**Exercise instructions:**
In your copy of the data, keep every word exact and include no pictures.

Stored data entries
· · ·
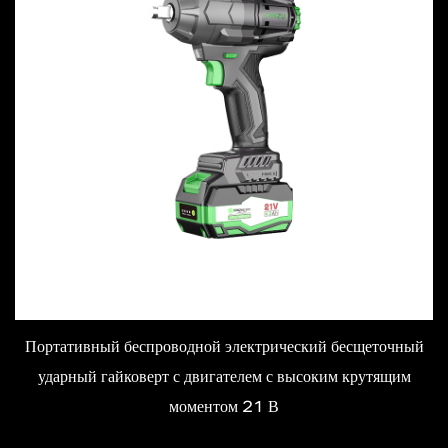
Портативный беспроводной электрический бесщеточный
ударный гайковерт с двигателем с высоким крутящим
моментом 21 В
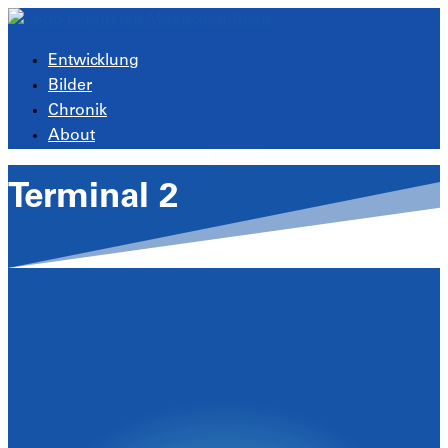
Entwicklung
Bilder
Chronik
About
Terminal 2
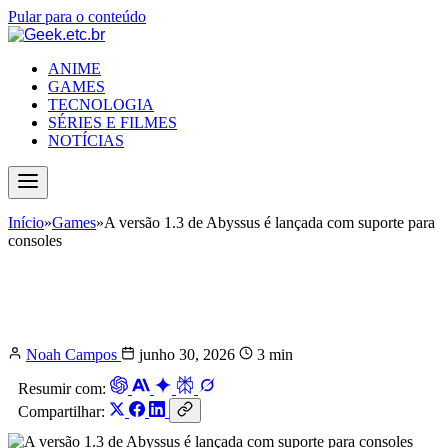
Pular para o conteúdo
ANIME
GAMES
TECNOLOGIA
SÉRIES E FILMES
NOTÍCIAS
Início
»
Games
»
A versão 1.3 de Abyssus é lançada com suporte para
consoles
A versão 1.3 de Abyssus é lançada
com suporte para consoles
Noah Campos
junho 30, 2026
3 min
Resumir com:
Compartilhar:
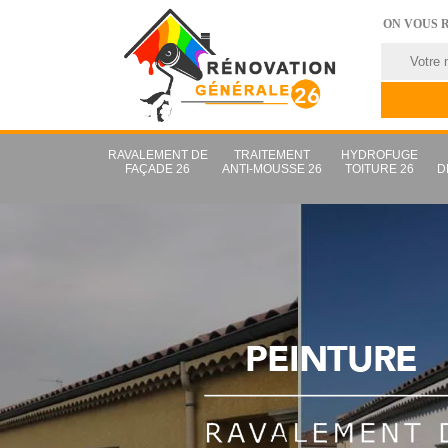
ON VOUS 
RAVALEMENT DE
TRAITEMENT
HYDROFUGE
FAÇADE 26
ANTI-MOUSSE 26
TOITURE 26
D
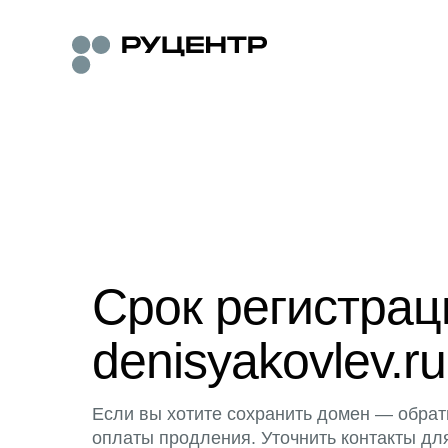
Срок регистра
denisyakovlev.ru
Если вы хотите сохранить домен — обрат
оплаты продления. Уточнить контакты дл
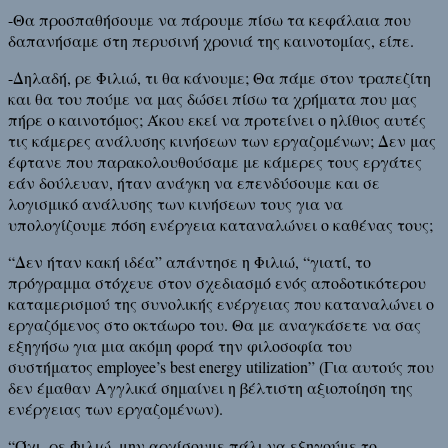
-Θα προσπαθήσουμε να πάρουμε πίσω τα κεφάλαια που
δαπανήσαμε στη περυσινή χρονιά της καινοτομίας, είπε.
-Δηλαδή, ρε Φιλιώ, τι θα κάνουμε; Θα πάμε στον τραπεζίτη
και θα του πούμε να μας δώσει πίσω τα χρήματα που μας
πήρε ο καινοτόμος; Άκου εκεί να προτείνει ο ηλίθιος αυτές
τις κάμερες ανάλυσης κινήσεων των εργαζομένων; Δεν μας
έφτανε που παρακολουθούσαμε με κάμερες τους εργάτες
εάν δούλευαν, ήταν ανάγκη να επενδύσουμε και σε
λογισμικό ανάλυσης των κινήσεων τους για να
υπολογίζουμε πόση ενέργεια καταναλώνει ο καθένας τους;
“Δεν ήταν κακή ιδέα” απάντησε η Φιλιώ, “γιατί, το
πρόγραμμα στόχευε στον σχεδιασμό ενός αποδοτικότερου
καταμερισμού της συνολικής ενέργειας που καταναλώνει ο
εργαζόμενος στο οκτάωρο του. Θα με αναγκάσετε να σας
εξηγήσω για μια ακόμη φορά την φιλοσοφία του
συστήματος employee’s best energy utilization” (Για αυτούς που
δεν έμαθαν Αγγλικά σημαίνει η βέλτιστη αξιοποίηση της
ενέργειας των εργαζομένων).
“Όχι, ρε Φιλιώ, μην αρχίσουμε πάλι να εξηγούμε το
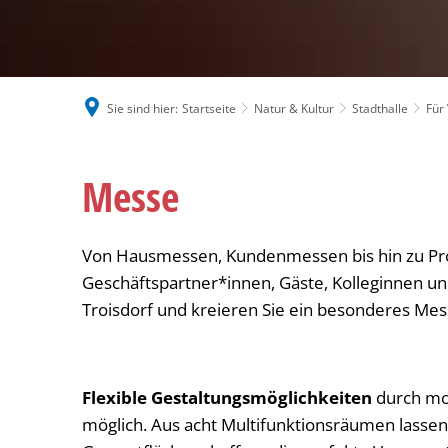
Sie sind hier:
Startseite
Natur & Kultur
Stadthalle
Für
Messe
Von Hausmessen, Kundenmessen bis hin zu Pro
Geschäftspartner*innen, Gäste, Kolleginnen u
Troisdorf und kreieren Sie ein besonderes Me
Flexible Gestaltungsmöglichkeiten
durch mo
möglich. Aus acht Multifunktionsräumen lasse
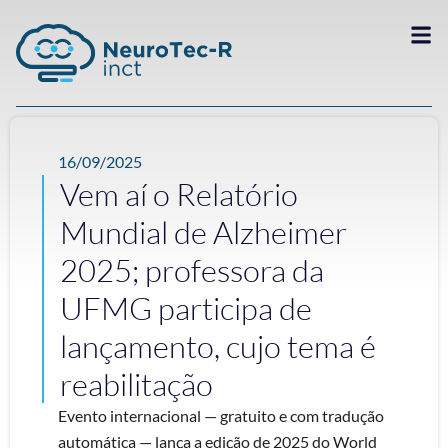
16/09/2025
Vem aí o Relatório
Mundial de Alzheimer
2025; professora da
UFMG participa de
lançamento, cujo tema é
reabilitação
Evento internacional — gratuito e com tradução
automática — lança a edição de 2025 do World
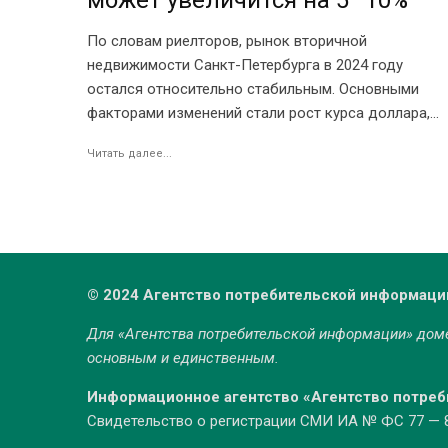
может увеличится на 5–10%
По словам риелторов, рынок вторичной
недвижимости Санкт-Петербурга в 2024 году
остался относительно стабильным. Основными
факторами изменений стали рост курса доллара,...
Читать далее...
© 2024 Агентство потребительской информаци
Для «Агентства потребительской информации» до
основным и единственным.
Информационное агентство «Агентство потре
Свидетельство о регистрации СМИ ИА № ФС 77 — 86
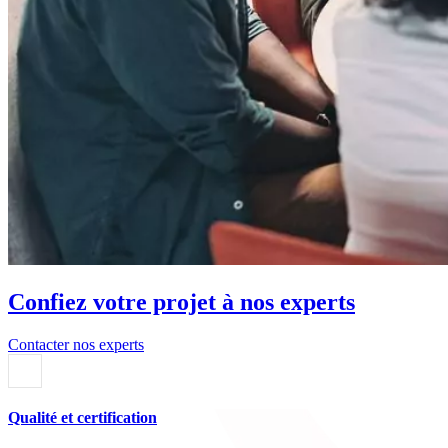
Confiez votre projet à nos experts
Contacter nos experts
Qualité et certification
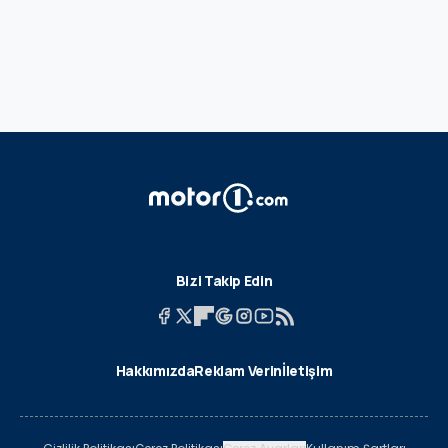
Bizi Takip Edin
Hakkımızda
Reklam Verin
İletişim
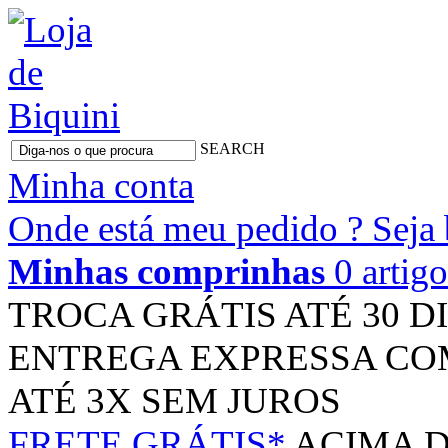
SEARCH
Minha conta
Onde está meu pedido ?
Seja
Minhas comprinhas
0 artig
TROCA GRÁTIS
ATÉ 30 D
ENTREGA EXPRESSA
CO
ATÉ 3X
SEM JUROS
FRETE GRÁTIS*
ACIMA D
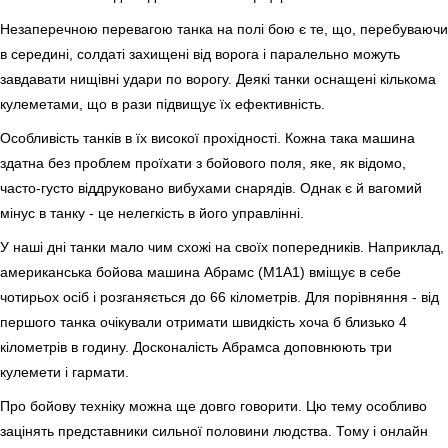
Незаперечною перевагою танка на полі бою є те, що, перебуваючи
в середині, солдаті захищені від ворога і паралельно можуть
завдавати нищівні удари по ворогу. Деякі танки оснащені кількома
кулеметами, що в рази підвищує їх ефективність.
Особливість танків в їх високої прохідності. Кожна така машина
здатна без проблем проїхати з бойового поля, яке, як відомо,
часто-густо віддруковано вибухами снарядів. Однак є й вагомий
мінус в танку - це нелегкість в його управлінні.
У наші дні танки мало чим схожі на своїх попередників. Наприклад,
американська бойова машина Абрамс (М1А1) вміщує в себе
чотирьох осіб і розганяється до 66 кілометрів. Для порівняння - від
першого танка очікували отримати швидкість хоча б близько 4
кілометрів в годину. Досконалість Абрамса доповнюють три
кулемети і гармати.
Про бойову техніку можна ще довго говорити. Цю тему особливо
зацінять представники сильної половини людства. Тому і онлайн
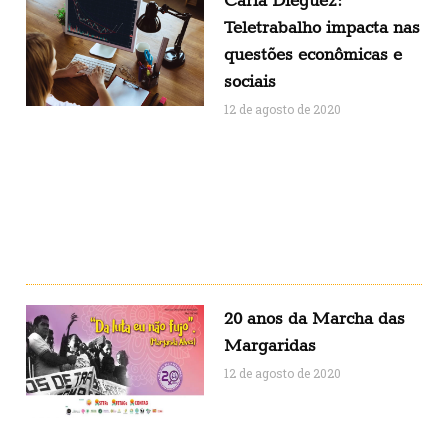
Carla Diéguez:
Teletrabalho impacta nas
questões econômicas e
sociais
12 de agosto de 2020
20 anos da Marcha das
Margaridas
12 de agosto de 2020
· · ·
**Task output:**
Портативный беспроводной электрический бесщеточный
ударный гайковерт с двигателем с высоким крутящим
моментом 21 В
Entwicklung
Bilder
Chronik
About
Terminal 2
Pular para o conteúdo
ANIME
GAMES
TECNOLOGIA
SÉRIES E FILMES
NOTÍCIAS
Início
»
Games
»
A versão 1.3 de Abyssus é lançada com suporte para
consoles
A versão 1.3 de Abyssus é lançada
com suporte para consoles
Noah Campos
junho 30, 2026
3 min
Resumir com:
Compartilhar:
ON VOUS 
RAVALEMENT DE
TRAITEMENT
HYDROFUGE
FAÇADE 26
ANTI-MOUSSE 26
TOITURE 26
D
Срок регистра
denisyakovlev.ru
Если вы хотите сохранить домен — обрат
оплаты продления. Уточнить контакты дл
-Θα προσπαθήσουμε να πάρουμε πίσω τα κεφάλαια που
δαπανήσαμε στη περυσινή χρονιά της καινοτομίας, είπε.
-Δηλαδή, ρε Φιλιώ, τι θα κάνουμε; Θα πάμε στον τραπεζίτη
και θα του πούμε να μας δώσει πίσω τα χρήματα που μας
πήρε ο καινοτόμος; Άκου εκεί να προτείνει ο ηλίθιος αυτές
τις κάμερες ανάλυσης κινήσεων των εργαζομένων; Δεν μας
έφτανε που παρακολουθούσαμε με κάμερες τους εργάτες
εάν δούλευαν, ήταν ανάγκη να επενδύσουμε και σε
λογισμικό ανάλυσης των κινήσεων τους για να
υπολογίζουμε πόση ενέργεια καταναλώνει ο καθένας τους;
“Δεν ήταν κακή ιδέα” απάντησε η Φιλιώ, “γιατί, το
πρόγραμμα στόχευε στον σχεδιασμό ενός αποδοτικότερου
καταμερισμού της συνολικής ενέργειας που καταναλώνει ο
εργαζόμενος στο οκτάωρο του. Θα με αναγκάσετε να σας
εξηγήσω για μια ακόμη φορά την φιλοσοφία του
συστήματος employee’s best energy utilization” (Για αυτούς που
δεν έμαθαν Αγγλικά σημαίνει η βέλτιστη αξιοποίηση της
ενέργειας των εργαζομένων).
“Όχι, ρε Φιλιώ, μην αρχίσουμε πάλι να εξηγούμε το
Sie sind hier:
Startseite
Natur & Kultur
Stadthalle
Für
Messe
Von Hausmessen, Kundenmessen bis hin zu Pro
Geschäftspartner*innen, Gäste, Kolleginnen u
Troisdorf und kreieren Sie ein besonderes Me
Flexible Gestaltungsmöglichkeiten
durch mo
möglich. Aus acht Multifunktionsräumen lasse
16/09/2025
Vem aí o Relatório
Mundial de Alzheimer
2025; professora da
UFMG participa de
lançamento, cujo tema é
reabilitação
Evento internacional — gratuito e com tradução
automática — lança a edição de 2025 do World
может увеличится на 5–10%
По словам риелторов, рынок вторичной
недвижимости Санкт-Петербурга в 2024 году
остался относительно стабильным. Основными
факторами изменений стали рост курса доллара,...
Читать далее...
© 2024 Агентство потребительской информаци
Для «Агентства потребительской информации» до
основным и единственным.
Информационное агентство «Агентство потре
Свидетельство о регистрации СМИ ИА № ФС 77 — 86
Confiez votre projet à nos experts
Contacter nos experts
Qualité et certification
Bizi Takip Edin
Hakkımızda
Reklam Verin
İletişim
SEARCH
Minha conta
Onde está meu pedido ?
Seja
Minhas comprinhas
0 artig
TROCA GRÁTIS
ATÉ 30 D
ENTREGA EXPRESSA
CO
ATÉ 3X
SEM JUROS
FRETE GRÁTIS*
ACIMA D
Незаперечною перевагою танка на полі бою є те, що, перебуваючи
в середині, солдаті захищені від ворога і паралельно можуть
завдавати нищівні удари по ворогу. Деякі танки оснащені кількома
кулеметами, що в рази підвищує їх ефективність.
Особливість танків в їх високої прохідності. Кожна така машина
здатна без проблем проїхати з бойового поля, яке, як відомо,
часто-густо віддруковано вибухами снарядів. Однак є й вагомий
мінус в танку - це нелегкість в його управлінні.
У наші дні танки мало чим схожі на своїх попередників. Наприклад,
американська бойова машина Абрамс (М1А1) вміщує в себе
чотирьох осіб і розганяється до 66 кілометрів. Для порівняння - від
першого танка очікували отримати швидкість хоча б близько 4
кілометрів в годину. Досконалість Абрамса доповнюють три
кулемети і гармати.
Про бойову техніку можна ще довго говорити. Цю тему особливо
зацінять представники сильної половини людства. Тому і онлайн
Carla Diéguez:
Teletrabalho impacta nas
questões econômicas e
sociais
12 de agosto de 2020
20 anos da Marcha das
Margaridas
12 de agosto de 2020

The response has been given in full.